Skin ^31^P MRS measurements might detect metabolic damage from irradiation, chemotherapy, or ischemia. Although rat and cadaver data have demonstrated this potential (C. D. Cuono, et al., Wast Reconstr. Surg. 81,1–11 (1988), H. W. Klein, et al., Ann. Plast Surg. 20, 547–551 (1988)), few studies of in vivo phosphorus human skin spectra have been published (A. Zemtsov, et al., J. Dermatol. Surg. Oncol. 15, 1207–1211 (1989), A Zemtsov, et al., J. Am.

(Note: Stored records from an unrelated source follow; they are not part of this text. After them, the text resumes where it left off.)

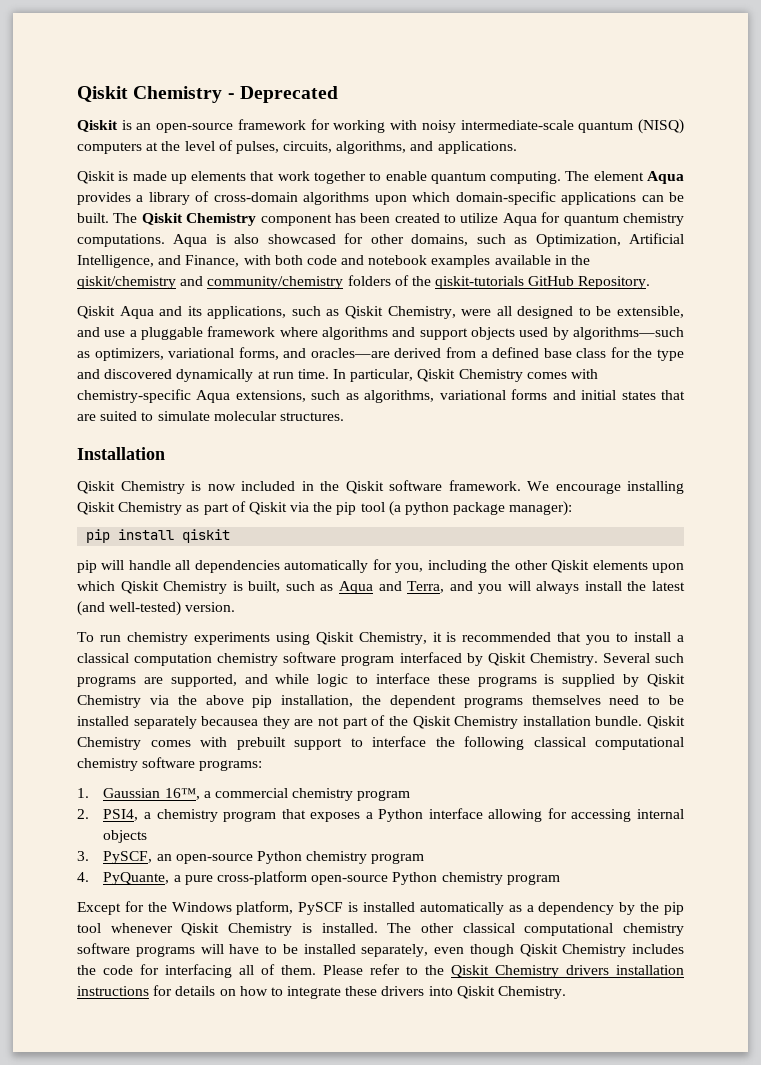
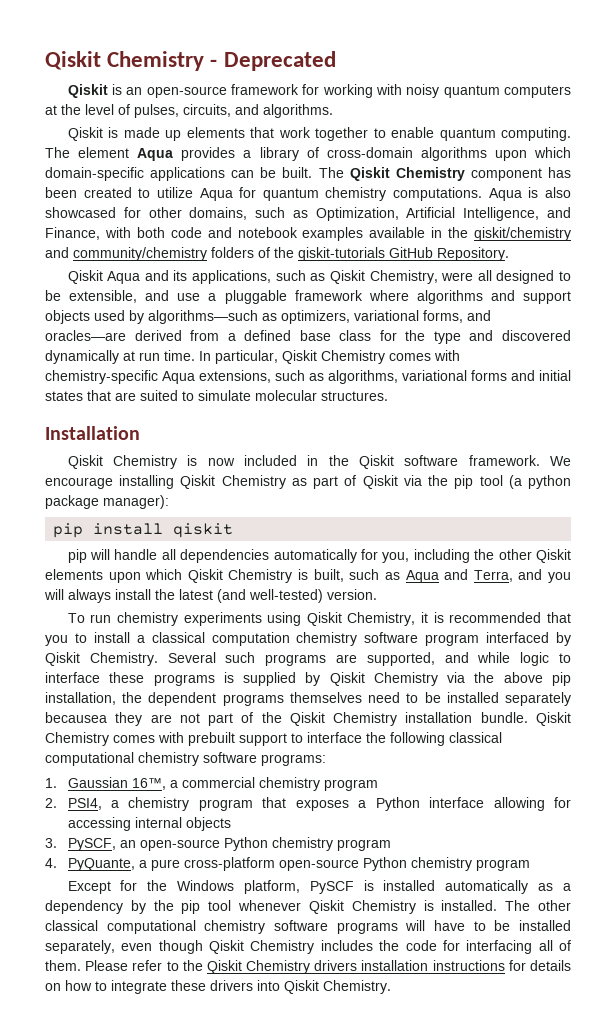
[460,119,685,134] intermediate-scale quantum (NISQ) -> [443,85,500,98] quantum
[336,141,517,154] algorithms, and applications. -> [235,104,333,118] and algorithms.

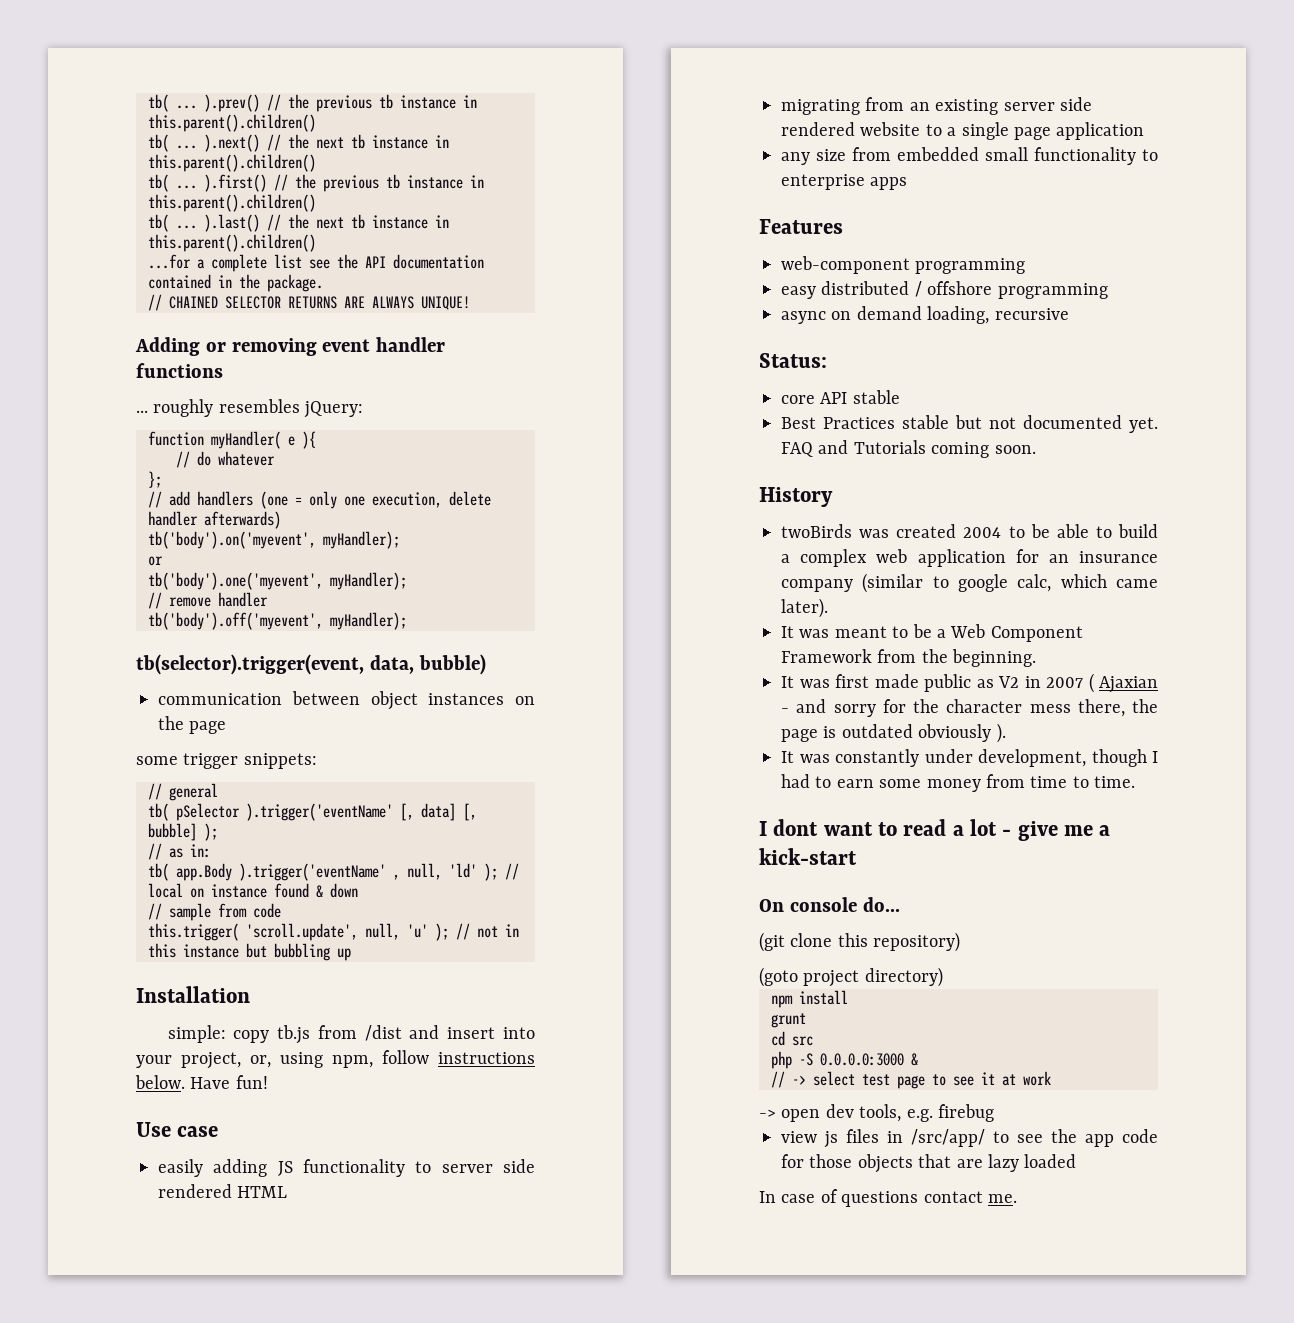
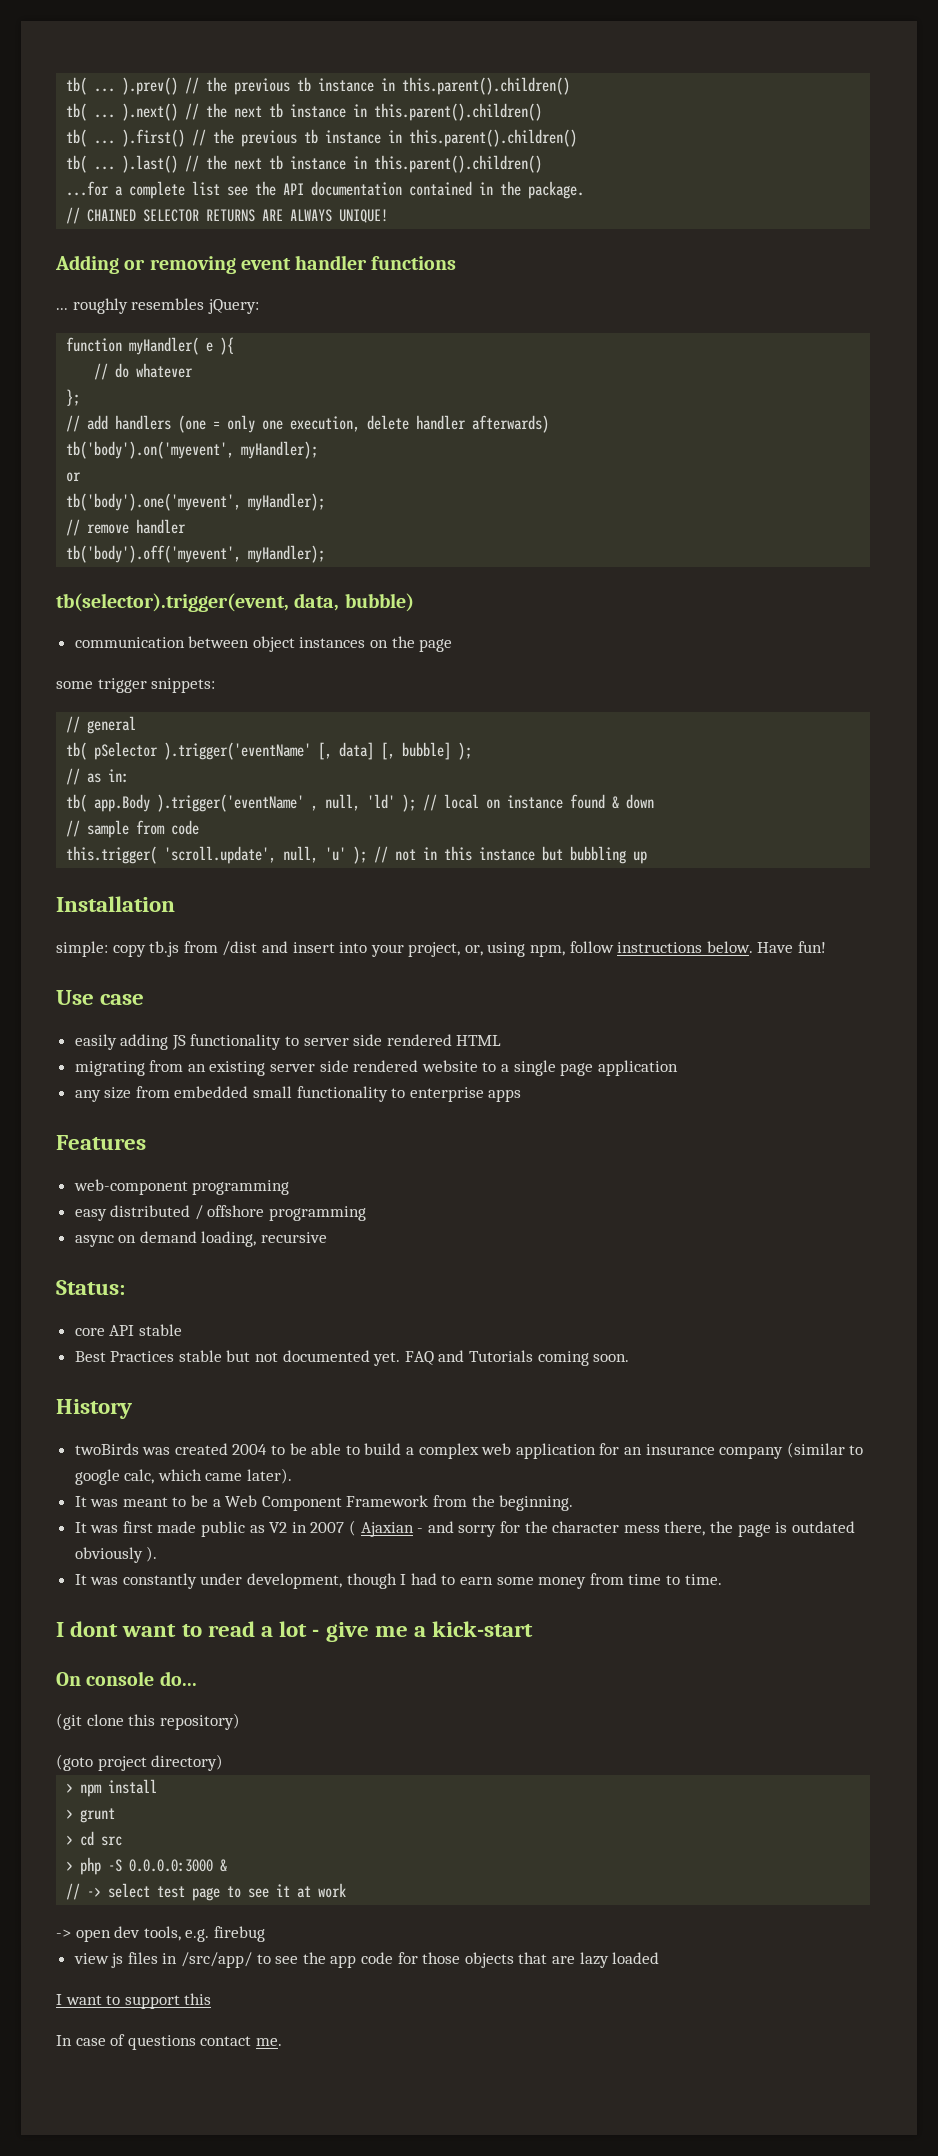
(943, 977) none -> [66,1783,74,1793] >
(848, 997) none -> [66,1809,74,1819] >
(806, 1020) none -> [66,1835,74,1845] >
(813, 1041) none -> [66,1861,74,1871] >
(1077, 1161) none -> [56,1993,212,2009] // I want to support this

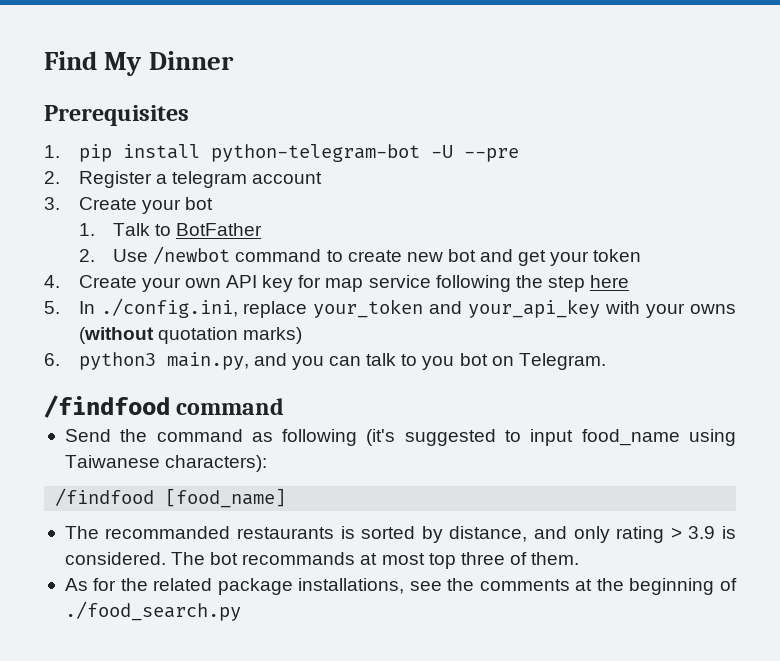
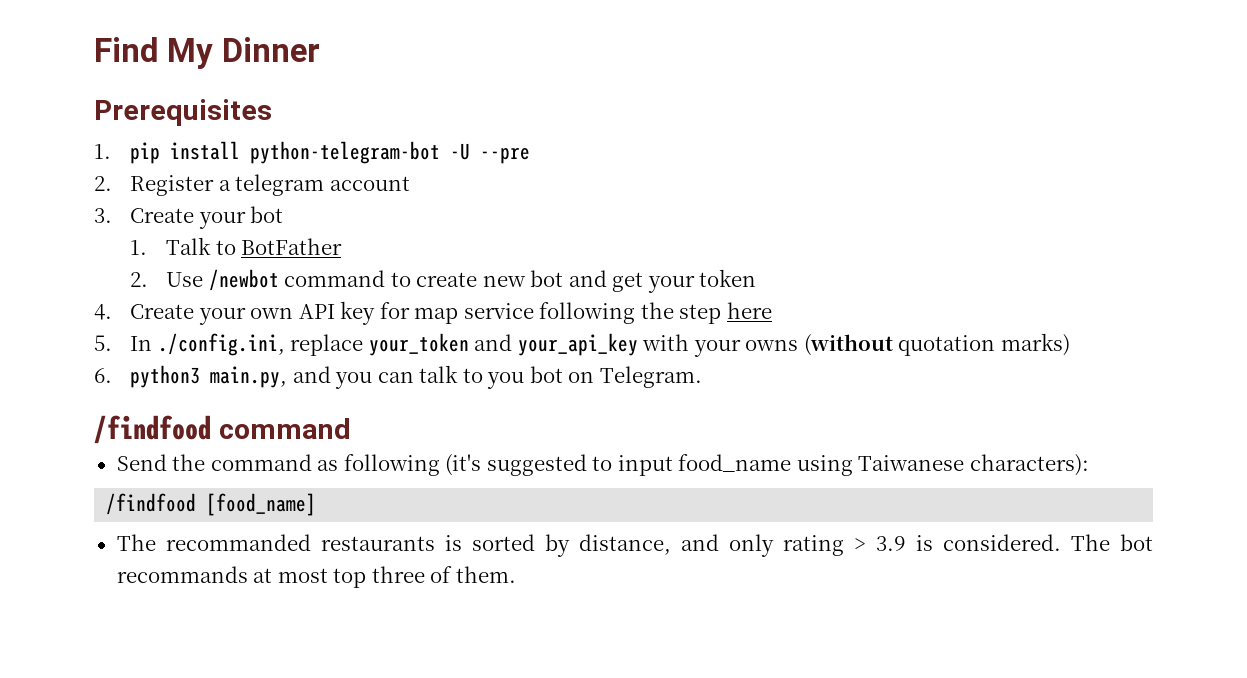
[64,578,737,595] [64,601,241,621] // As for the related package installations, see the comments at the beginning of ./food_search.py -> (516, 574) none

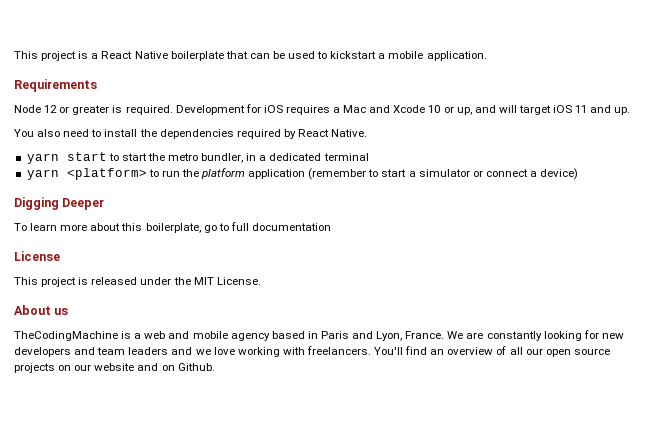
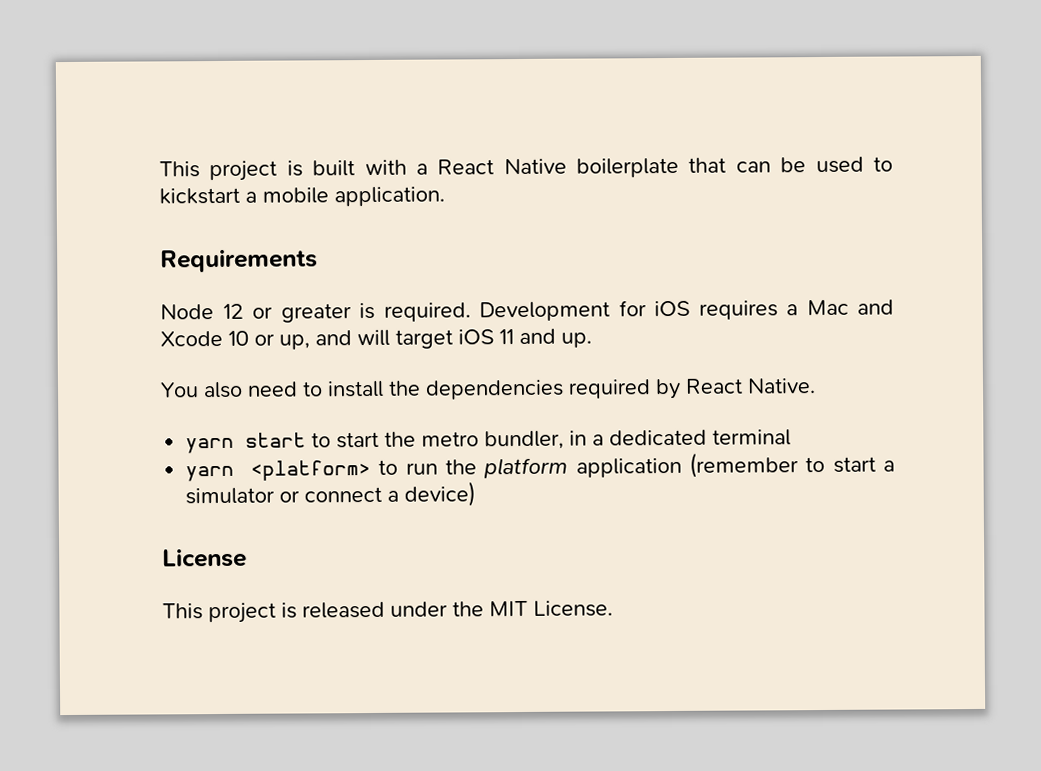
[14,51,89,61] This project is -> [159,159,407,182] This project is built with
[14,197,105,210] [14,222,331,233] // Digging Deeper // To learn more about this boilerplate, go to full documentation -> (477, 494) none
[14,305,69,315] [14,330,624,341] [14,346,610,357] [14,363,215,373] // About us // TheCodingMachine is a web and mobile agency based in Paris and Lyon, France. We are constantly looking for new developers and team leaders and we love working with freelancers. You'll find an overview of all our open source projects on our website and on Github. -> (613, 608) none

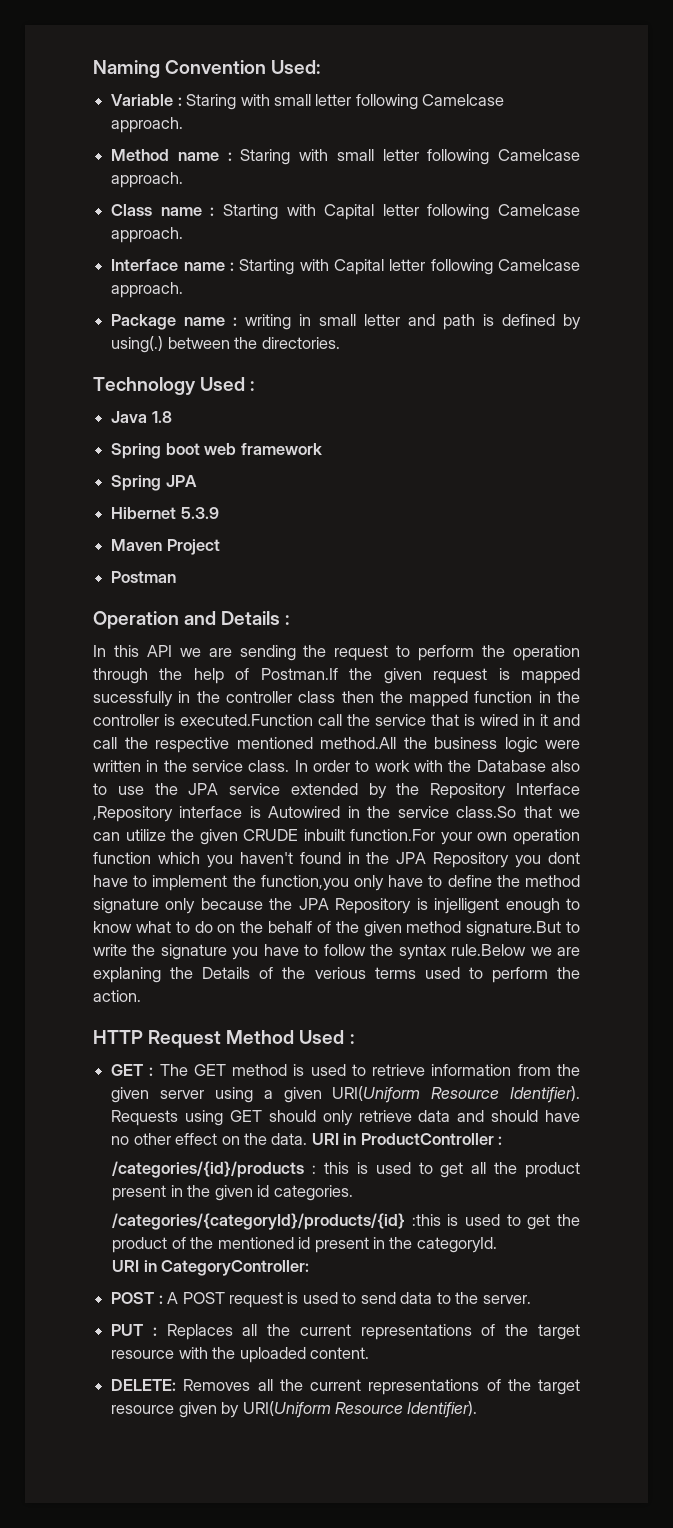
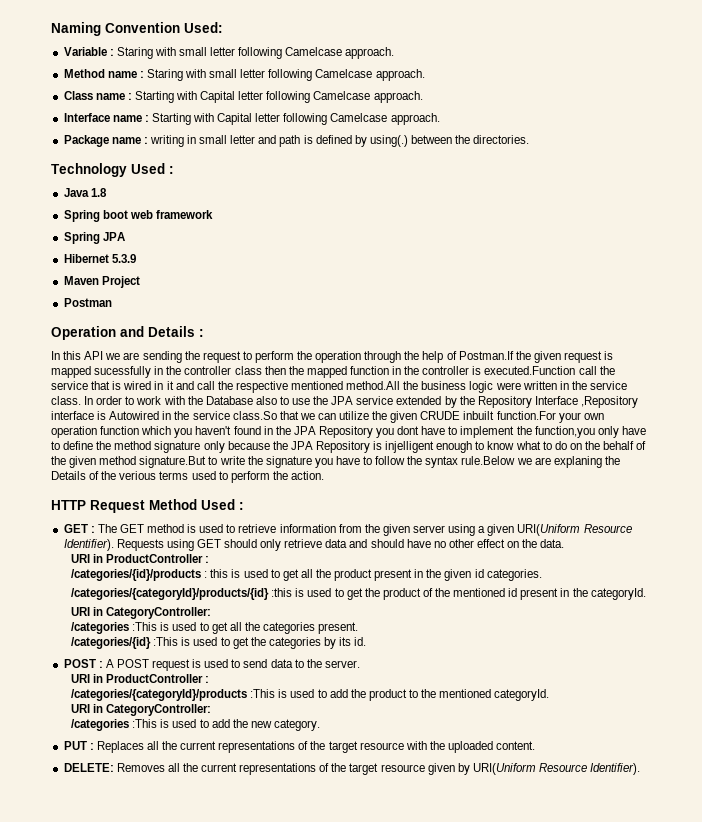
(308, 1139) none -> (565, 543) //
(310, 1268) none -> [71,622,359,634] [71,637,367,649] // /categories :This is used to get all the categories present. // /categories/{id} :This is used to get the categories by its id.
(531, 1299) none -> [71,674,210,683] [71,689,550,701] [71,704,212,716] [71,719,320,731] // URI in ProductController : // /categories/{categoryId}/products :This is used to add the product to the mentioned categoryId. // URI in CategoryController: // /categories :This is used to add the new category.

Acad. Dermatol. 30, 959–965 (1994)), and those likely reflect underlying muscle as much as skin. To separate ^31^P skin and muscle spectra, we have developed a unique two‐layer “flotation” phantom for mapping coil sensitivity and an associated semiempirical two‐power RF depth‐resolved technique. Phantom and method have been applied in a study of 17 normal volunteers to obtain human in vivo ^31^P skin spectra uncompromised by muscle contamination and to quantitate ratios of major phosphometabolites. Skin results consistently showed low ratios of phosphocreatine (PCr) to adenosine triphosphate (ATP), high levels of phosphomonoester (PME), P~i~, and phosphodiester (PDE) relative to PCr, and demonstrated a shift in pH toward greater alkalinity, compared to that with simultaneous muscle results.